The development and maintenance of a scalable CI/CD pipeline to ensure versioning, auditability, and testing was also part of the requirements, meshing classic DevOps with ML-specific requirements for MLOps.  

The Solution:

Machine Learning Pipeline on AWS:

PROTOS Technologie facilitated the customer’s implementation of MLOps to provide the necessary infrastructure resources and processes. Through automation, the development process was improved, accelerated and secured.

Possibly the biggest challenge in Machine Learning projects is often the enormous amount of time required to handle data acquisition, data preparation and model training. The biggest advantage of MLOps is the reduction of the workload by automating processes and relieving the ML experts to optimize a machine learning project. 

The large amounts of data needed require prior preparation in addition to collection and storage. With the help of the expertise of PROTOS, the provision on modern cloud infrastructure, as well as optimization and automation of these factors, contributed essentially to the improvement of the entire machine learning process.

The Implementation in the AWS Cloud:

A data pipeline was implemented in the AWS Cloud using AWS Lambda, Amazon S3, and AWS KMS, which encrypted and processed the data and supported ongoing data cleaning and data labeling. 

With the data and compute capacity provided via AWS, the machine learning model training could be containerized and transferred to the AWS cloud. The advantage was that the model training could be executed on the cloud’s scalable and optimized CPUs and GPUs, regardless of location or user. In addition, hosting the trained models in production could be achieved in a lightweight, cost-effective, and highly available and scalable manner using AWS Lambda serverless.
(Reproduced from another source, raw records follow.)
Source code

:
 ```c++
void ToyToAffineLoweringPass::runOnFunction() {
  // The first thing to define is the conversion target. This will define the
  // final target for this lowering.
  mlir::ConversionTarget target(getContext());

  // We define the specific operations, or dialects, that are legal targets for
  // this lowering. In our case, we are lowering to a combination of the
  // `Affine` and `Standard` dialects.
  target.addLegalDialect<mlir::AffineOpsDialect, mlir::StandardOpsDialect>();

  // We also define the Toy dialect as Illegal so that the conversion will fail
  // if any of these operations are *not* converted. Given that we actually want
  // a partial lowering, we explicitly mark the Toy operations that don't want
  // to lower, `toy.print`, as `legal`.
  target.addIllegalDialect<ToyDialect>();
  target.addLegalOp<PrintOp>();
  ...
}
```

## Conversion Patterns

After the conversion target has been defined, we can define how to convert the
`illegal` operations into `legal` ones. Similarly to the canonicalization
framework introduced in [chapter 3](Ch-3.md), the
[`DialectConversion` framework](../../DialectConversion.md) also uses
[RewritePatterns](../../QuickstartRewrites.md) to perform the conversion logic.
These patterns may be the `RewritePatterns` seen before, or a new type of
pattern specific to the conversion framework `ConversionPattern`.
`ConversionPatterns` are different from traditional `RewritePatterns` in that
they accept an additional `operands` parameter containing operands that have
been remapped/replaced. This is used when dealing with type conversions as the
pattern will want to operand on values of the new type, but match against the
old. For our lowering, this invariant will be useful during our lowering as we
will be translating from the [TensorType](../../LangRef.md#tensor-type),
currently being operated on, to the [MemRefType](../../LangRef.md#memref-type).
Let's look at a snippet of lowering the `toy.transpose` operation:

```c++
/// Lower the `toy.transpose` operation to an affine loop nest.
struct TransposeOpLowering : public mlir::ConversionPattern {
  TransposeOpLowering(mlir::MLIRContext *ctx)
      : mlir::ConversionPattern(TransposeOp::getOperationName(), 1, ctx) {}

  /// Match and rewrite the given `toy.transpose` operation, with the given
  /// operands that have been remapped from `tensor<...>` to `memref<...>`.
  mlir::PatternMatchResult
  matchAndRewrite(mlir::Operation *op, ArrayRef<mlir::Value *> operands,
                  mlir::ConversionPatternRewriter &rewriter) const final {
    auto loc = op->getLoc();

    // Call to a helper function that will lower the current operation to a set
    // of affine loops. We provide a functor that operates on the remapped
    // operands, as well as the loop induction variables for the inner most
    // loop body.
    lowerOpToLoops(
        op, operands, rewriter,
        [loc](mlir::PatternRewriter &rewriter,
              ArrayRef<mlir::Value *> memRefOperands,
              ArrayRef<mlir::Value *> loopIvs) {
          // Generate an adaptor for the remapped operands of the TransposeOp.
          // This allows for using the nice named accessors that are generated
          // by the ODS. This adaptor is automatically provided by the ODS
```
The ability to have a containerized runtime in AWS Lambda provides modern API-first approaches to even deploying complex machine learning models. 

To enable interaction with the data pipeline and ML model results, a secure AWS API gateway endpoint was provided to mobile and front-end developers. 

Highest security standards and intensive testing (unit tests / integration tests) were the basis of the implemented CI/CD process, which automates the deployment and testing of the infrastructure running on AWS. 

All resources were deployed as infrastructure-as-code using AWS Cloud Development Kit (CDK). This meant that the complete infrastructure for running an MLOps-optimized machine learning project could be provisioned with one click and was understandably customizable, as well as being further operable for the customer itself.

The Benefits:

Introduction of MLOps

Data management, training and deployment are immense time factors in Machine Learning projects. MLOps defines the workflows, infrastructure and automation processes necessary to optimize ML development.

Deployment of an AWS Infrastructure

Cloud infrastructure enables scalable and independent operation of a machine learning pipeline and data backup, as well as accelerated training on AWS compute instances.

API Development

Developing and deploying API interfaces using API Gateway allows secure communication with users and enables more functionality to run independently and scalably in the AWS backend.

Foundation for Future Projects

The infrastructure developed via Infrastructure-as-Code and the MLOps processes are the cornerstone of further machine learning projects. With the experience gained, future projects can be developed and integrated more easily and quickly at Fielmann.